OPNsense Forum

Archive => 24.1, 24.4 Legacy Series => Topic started by: laugher on June 13, 2024, 02:59:08 AM

Title: Firewall Rule Question
Post by: laugher on June 13, 2024, 02:59:08 AM
Hi everyone. I'm new to OPNSense so please be gentle.  :'(

Have setup OPNSense on a Protectli Vault mini PC. On the first LAN interface, there was already a rule created automatically for me by OPNSense setup to allow the subnet to any.

On the second interface, I had to manually add it myself and found I had to clone the rule from the first and configure it for this second interface.

Question #1 - Should I change the destination "any" to WAN address or WAN net?

I really want all interfaces to allow originating traffic to the internet but not to each other.

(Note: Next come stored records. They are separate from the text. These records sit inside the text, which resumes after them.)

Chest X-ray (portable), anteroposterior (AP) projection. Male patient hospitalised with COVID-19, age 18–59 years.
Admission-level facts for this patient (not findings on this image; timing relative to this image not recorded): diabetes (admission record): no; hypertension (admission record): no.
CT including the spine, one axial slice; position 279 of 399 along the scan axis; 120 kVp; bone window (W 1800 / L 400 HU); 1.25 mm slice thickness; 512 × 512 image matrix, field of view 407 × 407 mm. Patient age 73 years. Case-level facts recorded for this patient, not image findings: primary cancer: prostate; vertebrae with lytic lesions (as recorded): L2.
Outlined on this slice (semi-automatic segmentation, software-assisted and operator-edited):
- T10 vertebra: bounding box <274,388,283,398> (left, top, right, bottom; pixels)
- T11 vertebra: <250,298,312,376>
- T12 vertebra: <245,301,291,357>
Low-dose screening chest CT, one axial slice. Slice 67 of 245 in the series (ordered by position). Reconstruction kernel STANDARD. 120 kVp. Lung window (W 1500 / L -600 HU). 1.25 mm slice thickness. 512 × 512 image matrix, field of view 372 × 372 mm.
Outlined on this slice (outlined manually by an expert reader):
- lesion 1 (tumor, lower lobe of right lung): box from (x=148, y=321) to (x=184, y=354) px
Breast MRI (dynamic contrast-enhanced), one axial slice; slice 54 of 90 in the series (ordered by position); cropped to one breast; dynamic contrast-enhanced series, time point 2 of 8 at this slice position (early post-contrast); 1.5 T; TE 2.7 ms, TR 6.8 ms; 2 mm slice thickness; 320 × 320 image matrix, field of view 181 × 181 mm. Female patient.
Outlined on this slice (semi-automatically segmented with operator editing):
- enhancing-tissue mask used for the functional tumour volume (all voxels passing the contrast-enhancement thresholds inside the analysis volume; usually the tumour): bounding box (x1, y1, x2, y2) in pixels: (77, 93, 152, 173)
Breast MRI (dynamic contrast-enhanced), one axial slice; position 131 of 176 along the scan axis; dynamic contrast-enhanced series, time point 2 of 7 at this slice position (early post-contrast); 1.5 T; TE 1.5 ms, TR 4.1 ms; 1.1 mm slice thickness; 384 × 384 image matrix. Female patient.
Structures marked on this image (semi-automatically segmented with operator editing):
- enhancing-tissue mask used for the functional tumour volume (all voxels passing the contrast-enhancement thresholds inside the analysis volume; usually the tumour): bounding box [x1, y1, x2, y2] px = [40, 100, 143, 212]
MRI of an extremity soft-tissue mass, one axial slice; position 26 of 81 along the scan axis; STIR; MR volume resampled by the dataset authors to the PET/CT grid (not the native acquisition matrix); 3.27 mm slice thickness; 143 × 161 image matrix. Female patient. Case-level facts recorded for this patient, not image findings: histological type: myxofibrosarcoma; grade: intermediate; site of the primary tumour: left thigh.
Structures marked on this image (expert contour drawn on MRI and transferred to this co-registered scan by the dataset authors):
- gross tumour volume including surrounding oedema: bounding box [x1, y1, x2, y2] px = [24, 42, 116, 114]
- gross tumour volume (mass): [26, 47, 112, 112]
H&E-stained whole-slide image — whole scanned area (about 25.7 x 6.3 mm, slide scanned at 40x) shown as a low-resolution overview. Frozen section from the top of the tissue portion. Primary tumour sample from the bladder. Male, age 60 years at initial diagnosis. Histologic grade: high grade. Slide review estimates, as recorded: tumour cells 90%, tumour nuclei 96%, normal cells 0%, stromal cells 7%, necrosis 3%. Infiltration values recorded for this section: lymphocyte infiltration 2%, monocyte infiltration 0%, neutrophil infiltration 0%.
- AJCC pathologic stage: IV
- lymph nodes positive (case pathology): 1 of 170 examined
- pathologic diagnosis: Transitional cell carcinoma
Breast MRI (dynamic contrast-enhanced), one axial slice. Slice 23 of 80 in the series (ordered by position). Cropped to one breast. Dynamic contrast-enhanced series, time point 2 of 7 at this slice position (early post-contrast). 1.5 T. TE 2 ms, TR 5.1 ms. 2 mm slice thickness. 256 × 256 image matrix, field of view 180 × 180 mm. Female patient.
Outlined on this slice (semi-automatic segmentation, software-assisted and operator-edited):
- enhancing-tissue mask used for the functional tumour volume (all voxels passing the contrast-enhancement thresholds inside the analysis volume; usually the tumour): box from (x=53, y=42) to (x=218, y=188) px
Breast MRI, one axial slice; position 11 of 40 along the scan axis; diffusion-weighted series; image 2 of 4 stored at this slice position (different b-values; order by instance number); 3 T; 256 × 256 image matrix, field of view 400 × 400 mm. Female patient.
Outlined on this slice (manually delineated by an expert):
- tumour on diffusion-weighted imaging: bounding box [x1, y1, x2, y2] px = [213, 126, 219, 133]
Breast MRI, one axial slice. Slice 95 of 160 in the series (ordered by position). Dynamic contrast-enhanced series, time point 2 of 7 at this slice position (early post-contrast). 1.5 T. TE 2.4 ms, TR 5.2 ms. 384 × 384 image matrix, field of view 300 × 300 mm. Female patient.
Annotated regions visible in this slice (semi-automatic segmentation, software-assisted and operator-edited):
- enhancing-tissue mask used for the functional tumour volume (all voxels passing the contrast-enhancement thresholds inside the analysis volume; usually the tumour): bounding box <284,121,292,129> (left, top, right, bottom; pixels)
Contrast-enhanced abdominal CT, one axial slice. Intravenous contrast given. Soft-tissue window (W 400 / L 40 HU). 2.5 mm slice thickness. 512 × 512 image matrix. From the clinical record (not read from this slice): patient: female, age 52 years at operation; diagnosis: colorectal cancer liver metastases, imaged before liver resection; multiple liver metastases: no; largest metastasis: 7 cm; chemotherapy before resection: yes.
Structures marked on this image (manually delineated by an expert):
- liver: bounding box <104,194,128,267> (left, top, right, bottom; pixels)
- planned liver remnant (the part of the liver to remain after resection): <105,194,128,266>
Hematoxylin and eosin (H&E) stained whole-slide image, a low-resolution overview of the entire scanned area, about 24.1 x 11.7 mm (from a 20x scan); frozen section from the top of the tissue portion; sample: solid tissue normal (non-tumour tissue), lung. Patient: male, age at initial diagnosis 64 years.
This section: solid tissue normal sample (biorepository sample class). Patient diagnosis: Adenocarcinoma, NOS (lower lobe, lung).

Question #2 - Should I add a firewall rule to allow one fixed internal IP on the first LAN interface to the .1 address of the same subnet for management purposes? Is this what is considered best practice?

I would like only one PC with a static (or DHCP reserved IP) to connect to OPNSense for management purposes (web GUI, SSH to OPNSense) in order to limit management access to the appliance.

Any thoughts and how you have achieved similar setup would be very much appreciated.
Title: Re: Firewall Rule Question
Post by: chemlud on June 13, 2024, 11:32:48 AM
1. Don't allow to WAN/WANnet. Will break connectivity to web.

2. The default "allow any any" rule is only meant as a starter, even on LAN. Refine it to your taste with specific block/allow rules.

3. To avoid traffic from LAN to OPT1 (and vice versa) place a rule on top of the LAN rules list with "block source: LANnet target: OPT1net" (and vice versa). Rules are evaluated from top to bottom, first match will bite (if standard "quick" is set, otherwise the rule will be evaluated last, but that should be kept for special/advanced configurations).
Title: Re: Firewall Rule Question
Post by: laugher on June 13, 2024, 11:54:48 AM
1. That makes a lot of sense. It does break when I use WAN interface as destination. But when I use WAN net, it seems to work. Still trying to understand why. I'll switch it over to any once I am done learning.

2. Got it. I will try to get a grip on what traffic is flowing between all my devices to the WAN interface over the next week or two to tighten it up. At this stage, all I can think of is http, https, dns, imap and ftp to start off with and am hoping social media mobile apps all use standard http/s ports!

3. That's great. Thank you!
Title: Re: Firewall Rule Question
Post by: chemlud on June 13, 2024, 12:12:41 PM
1. Not fully understood here, but maybe CGNAT on WAN?
Title: Re: Firewall Rule Question
Post by: laugher on June 13, 2024, 02:22:28 PM
With my limited understanding, I don't really follow how ISP CGNAT would affect why opnsense would accept connections to WAN net. My only guess at this stage is that all traffic is routed to the default gateway in order to reach an address to the internet.

For example;

Unless I put a packet sniffer on the interface or I wade through the logs, I guess I am just guessing!  :D

But while I am interested, I am not all that interested to find out just yet. Still got lots of other interesting bits to learn here. Going to go with your experience and change it to "any" later.
Title: Re: Firewall Rule Question
Post by: chemlud on June 15, 2024, 04:06:26 PM
routing is "next hop" (... -> WAN IP -> ISP Gateway ->... ), but FW rules should be "target IP"-based.